• Data for review:
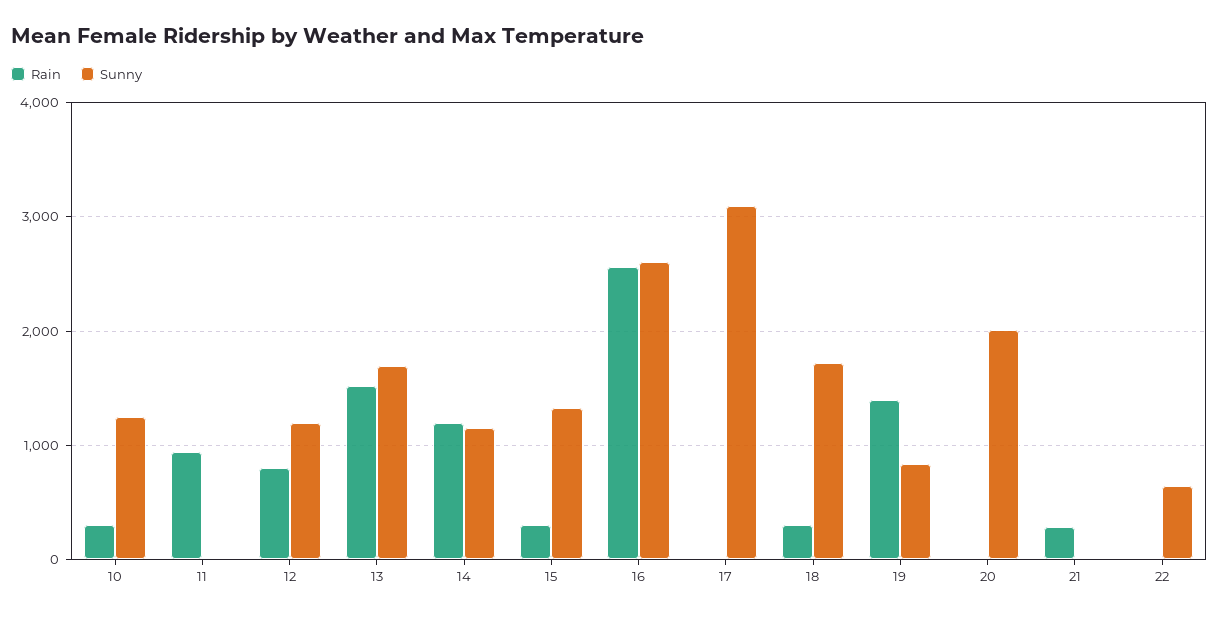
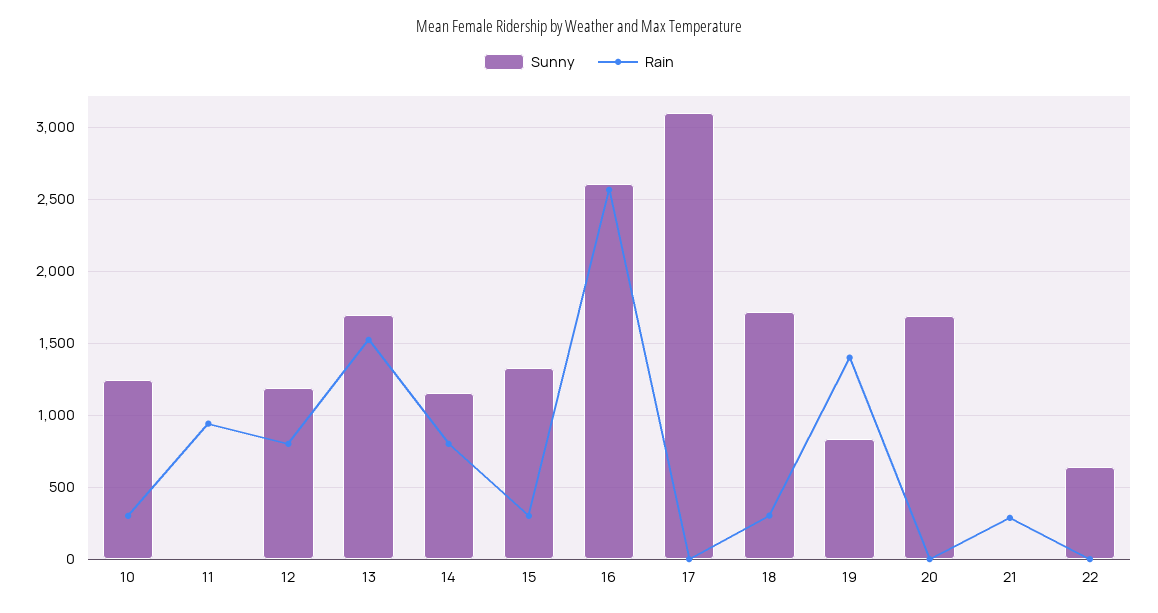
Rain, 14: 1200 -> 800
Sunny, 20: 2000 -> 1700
...
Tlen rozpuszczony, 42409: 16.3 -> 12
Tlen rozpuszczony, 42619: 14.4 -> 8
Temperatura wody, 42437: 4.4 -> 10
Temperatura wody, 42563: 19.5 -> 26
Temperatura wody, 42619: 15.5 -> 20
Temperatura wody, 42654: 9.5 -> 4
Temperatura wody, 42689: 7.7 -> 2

• To-do item: In the listing above, find the line with "Tlen rozpuszczony, 42409: 16.3 -> 12" and the line with "Temperatura wody, 42689: 7.7 -> 2", then reproduce both and every line between them exactly.

• The answer:
Tlen rozpuszczony, 42409: 16.3 -> 12
Tlen rozpuszczony, 42619: 14.4 -> 8
Temperatura wody, 42437: 4.4 -> 10
Temperatura wody, 42563: 19.5 -> 26
Temperatura wody, 42619: 15.5 -> 20
Temperatura wody, 42654: 9.5 -> 4
Temperatura wody, 42689: 7.7 -> 2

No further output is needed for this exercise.